* Record excerpts
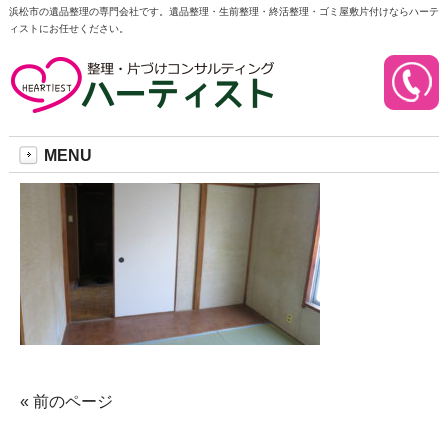
浜松市の遺品整理の専門会社です。遺品整理・生前整理・終活整理・ゴミ屋敷片付けならハーテ
ィストにお任せください。
IMG_0432
2018/03/05
MENU
« 前のページ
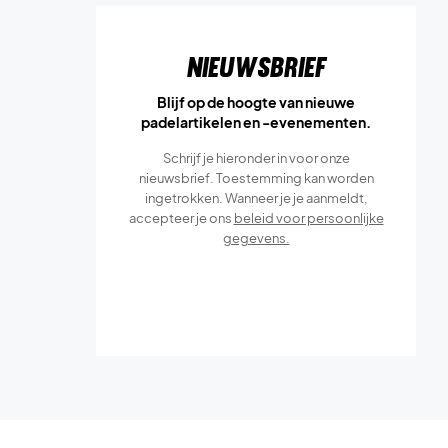
Nieuwsbrief
Blijf op de hoogte van nieuwe
padelartikelen en -evenementen.
Schrijf je hieronder in voor onze
nieuwsbrief. Toestemming kan worden
ingetrokken. Wanneer je je aanmeldt,
accepteer je ons
beleid voor persoonlijke
gegevens.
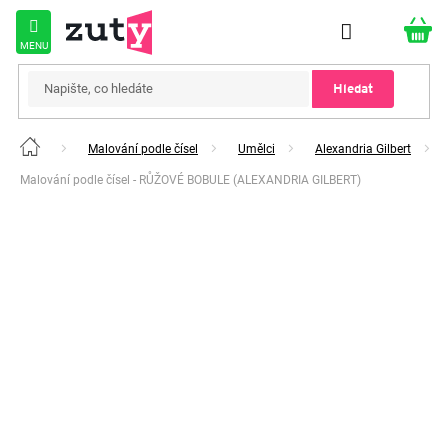
Přejít
na
obsah
Hledat
Malování podle čísel
Umělci
Alexandria Gilbert
Domů
Malování podle čísel - RŮŽOVÉ BOBULE (ALEXANDRIA GILBERT)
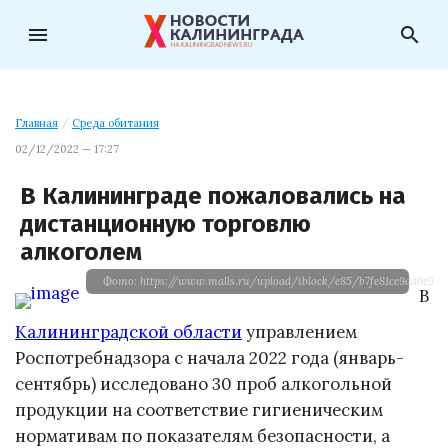
menu
search
Главная
/
Среда обитания
02/12/2022 — 17:27
В Калининграде пожаловались на
дистанционную торговлю
алкоголем
Фото: https://www.malls.ru/upload/iblock/e85/b7fe81ce9da6e902
В
Калининградской области
управлением
Роспотребнадзора с начала 2022 года (январь-
сентябрь) исследовано 30 проб алкогольной
продукции на соответствие гигиеническим
нормативам по показателям безопасности, а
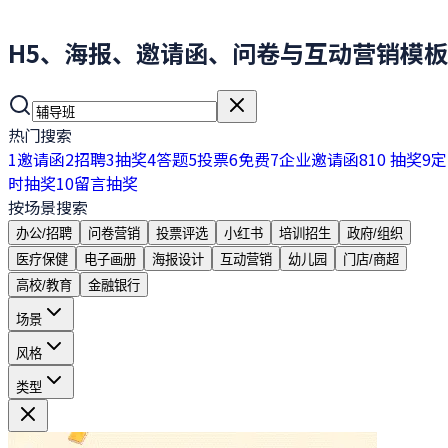
H5、海报、邀请函、问卷与互动营销模板
热门搜索
1
邀请函
2
招聘
3
抽奖
4
答题
5
投票
6
免费
7
企业邀请函
8
10 抽奖
9
定
时抽奖
10
留言抽奖
按场景搜索
办公/招聘
问卷营销
投票评选
小红书
培训招生
政府/组织
医疗保健
电子画册
海报设计
互动营销
幼儿园
门店/商超
高校/教育
金融银行
场景
风格
类型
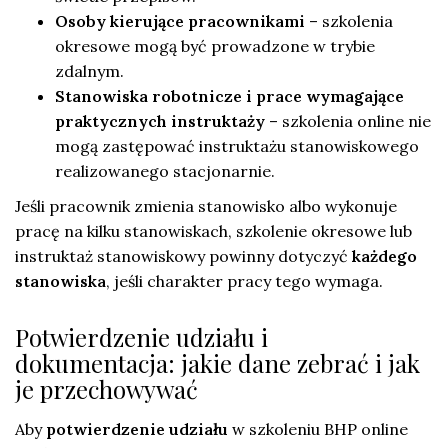
Osoby kierujące pracownikami
– szkolenia
okresowe mogą być prowadzone w trybie
zdalnym.
Stanowiska robotnicze i prace wymagające
praktycznych instruktaży
– szkolenia online nie
mogą zastępować instruktażu stanowiskowego
realizowanego stacjonarnie.
Jeśli pracownik zmienia stanowisko albo wykonuje
pracę na kilku stanowiskach, szkolenie okresowe lub
instruktaż stanowiskowy powinny dotyczyć
każdego
stanowiska
, jeśli charakter pracy tego wymaga.
Potwierdzenie udziału i
dokumentacja: jakie dane zebrać i jak
je przechowywać
Aby
potwierdzenie udziału
w szkoleniu BHP online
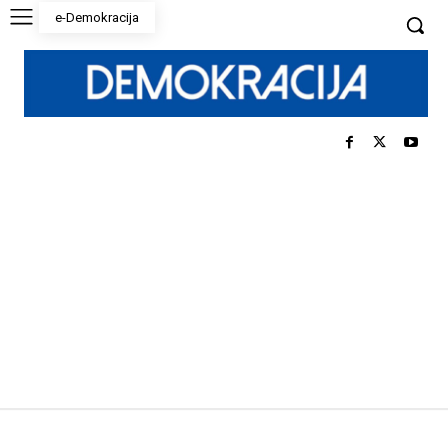
e-Demokracija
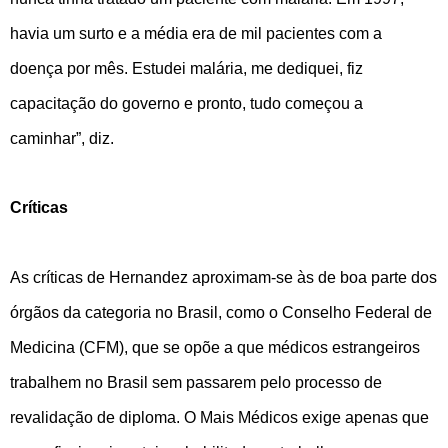
havia um surto e a média era de mil pacientes com a
doença por mês. Estudei malária, me dediquei, fiz
capacitação do governo e pronto, tudo começou a
caminhar”, diz.
Críticas
As críticas de Hernandez aproximam-se às de boa parte dos
órgãos da categoria no Brasil, como o Conselho Federal de
Medicina (CFM), que se opõe a que médicos estrangeiros
trabalhem no Brasil sem passarem pelo processo de
revalidação de diploma. O Mais Médicos exige apenas que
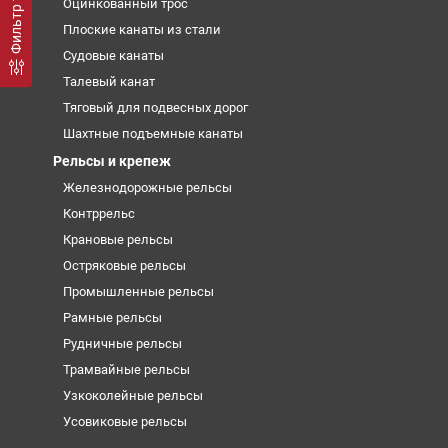
Оцинкованный трос
Плоские канаты из стали
Судовые канаты
Талевый канат
Тяговый для подвесных дорог
Шахтные подъемные канаты
Рельсы и крепеж
Железнодорожные рельсы
Контррельс
Крановые рельсы
Остряковые рельсы
Промышленные рельсы
Рамные рельсы
Рудничные рельсы
Трамвайные рельсы
Узкоколейные рельсы
Усовиковые рельсы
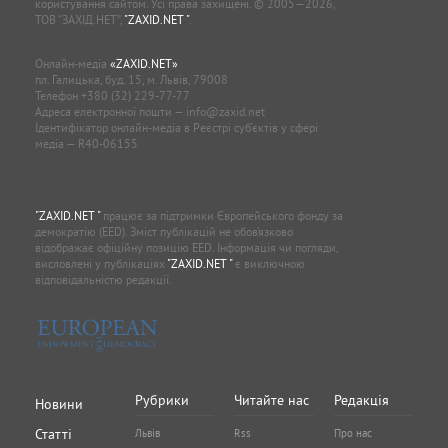
користування сайтом. Усі права захищені. © 2005—2026,
ТОВ “ЗАХІД.НЕТ”,
"ZAXID.NET "
.
Онлайн-медіа
«ZAXID.NET»
пл. Галицька, буд. 15, м. Львів, 79008
Телефон
+380 (32) 229-77-77
Адреса електронної пошти —
info@zaxid.net
Ідентифікатор онлайн-медіа в Реєстрі суб'єктів у сфері
медіа — R40-06155
"ZAXID.NET "
працює за підтримки Європейського фонду за
демократію (EED). Зміст публікацій не обов’язково
відображає офіційну позицію EED. Інформація чи погляди,
висловлені у публікаціях
"ZAXID.NET "
є виключною
відповідальністю редакції.
Рубрики
Читайте нас
Редакція
Новини
Статті
Львів
Rss
Про нас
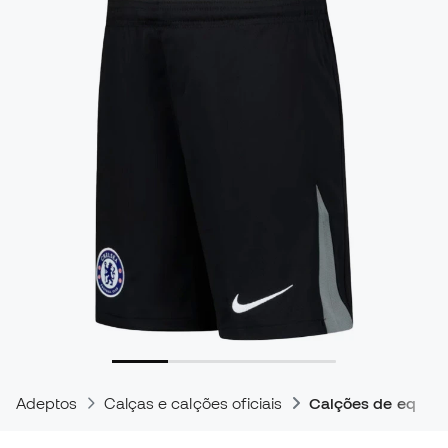
Adeptos
Calças e calções oficiais
Calções de equipas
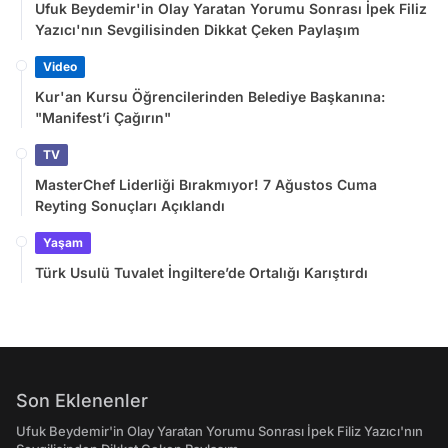
Ufuk Beydemir'in Olay Yaratan Yorumu Sonrası İpek Filiz
Yazıcı'nın Sevgilisinden Dikkat Çeken Paylaşım
Video
Kur'an Kursu Öğrencilerinden Belediye Başkanına:
"Manifest’i Çağırın"
TV
MasterChef Liderliği Bırakmıyor! 7 Ağustos Cuma
Reyting Sonuçları Açıklandı
Yaşam
Türk Usulü Tuvalet İngiltere’de Ortalığı Karıştırdı
Son Eklenenler
Ufuk Beydemir'in Olay Yaratan Yorumu Sonrası İpek Filiz Yazıcı'nın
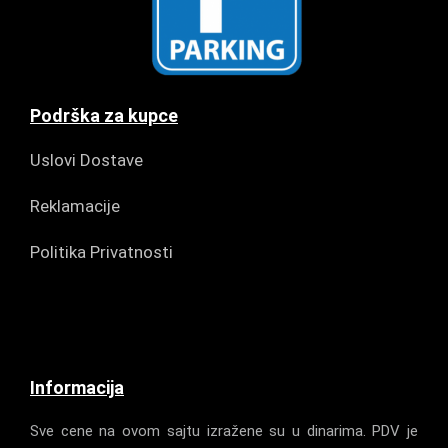
Podrška za kupce
Uslovi Dostave
Reklamacije
Politika Privatnosti
Informacija
Sve cene na ovom sajtu izražene su u dinarima. PDV je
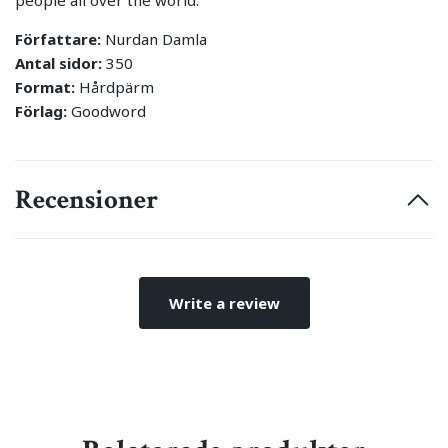
Författare:
Nurdan Damla
Antal sidor:
350
Format:
Hårdpärm
Förlag:
Goodword
Recensioner
Write a review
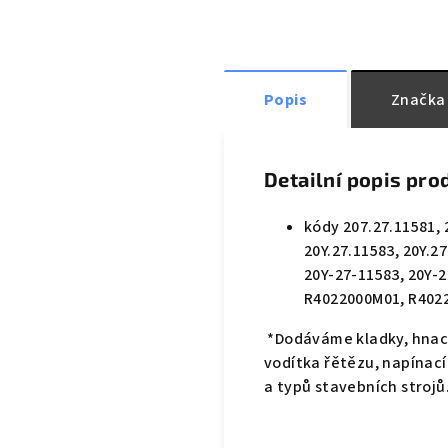
Popis
Značka
Detailní popis pro
kódy 207.27.11581, 
20Y.27.11583, 20Y.2
20Y-27-11583, 20Y-
R4022000M01, R402
*Dodáváme kladky, hnací 
vodítka řětězu, napínací
a typů stavebních strojů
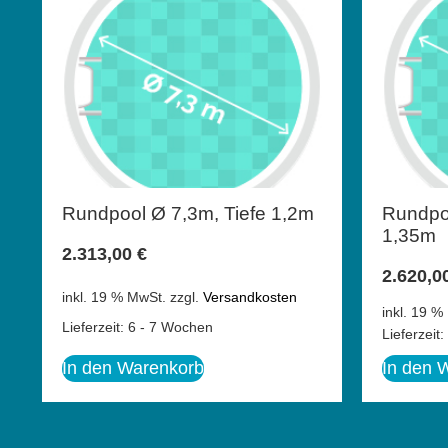
Rundpool Ø 7,3m, Tiefe 1,2m
Rundpoo
1,35m
2.313,00
€
2.620,0
inkl. 19 % MwSt.
zzgl.
Versandkosten
inkl. 19 %
Lieferzeit:
6 - 7 Wochen
Lieferzeit:
In den Warenkorb
In den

* Activity
Take the lines from the one that contains "Nurdan Damla" through the last line of the material above and reproduce them exactly, leaving out any pictures.

* Expected answer
Nurdan Damla
Antal sidor:
350
Format:
Hårdpärm
Förlag:
Goodword
Recensioner
Write a review
Popis
Značka
Detailní popis pro
kódy 207.27.11581, 
20Y.27.11583, 20Y.2
20Y-27-11583, 20Y-
R4022000M01, R402
*Dodáváme kladky, hnací 
vodítka řětězu, napínací
a typů stavebních strojů
Rundpool Ø 7,3m, Tiefe 1,2m
Rundpoo
1,35m
2.313,00
€
2.620,0
inkl. 19 % MwSt.
zzgl.
Versandkosten
inkl. 19 %
Lieferzeit:
6 - 7 Wochen
Lieferzeit:
In den Warenkorb
In den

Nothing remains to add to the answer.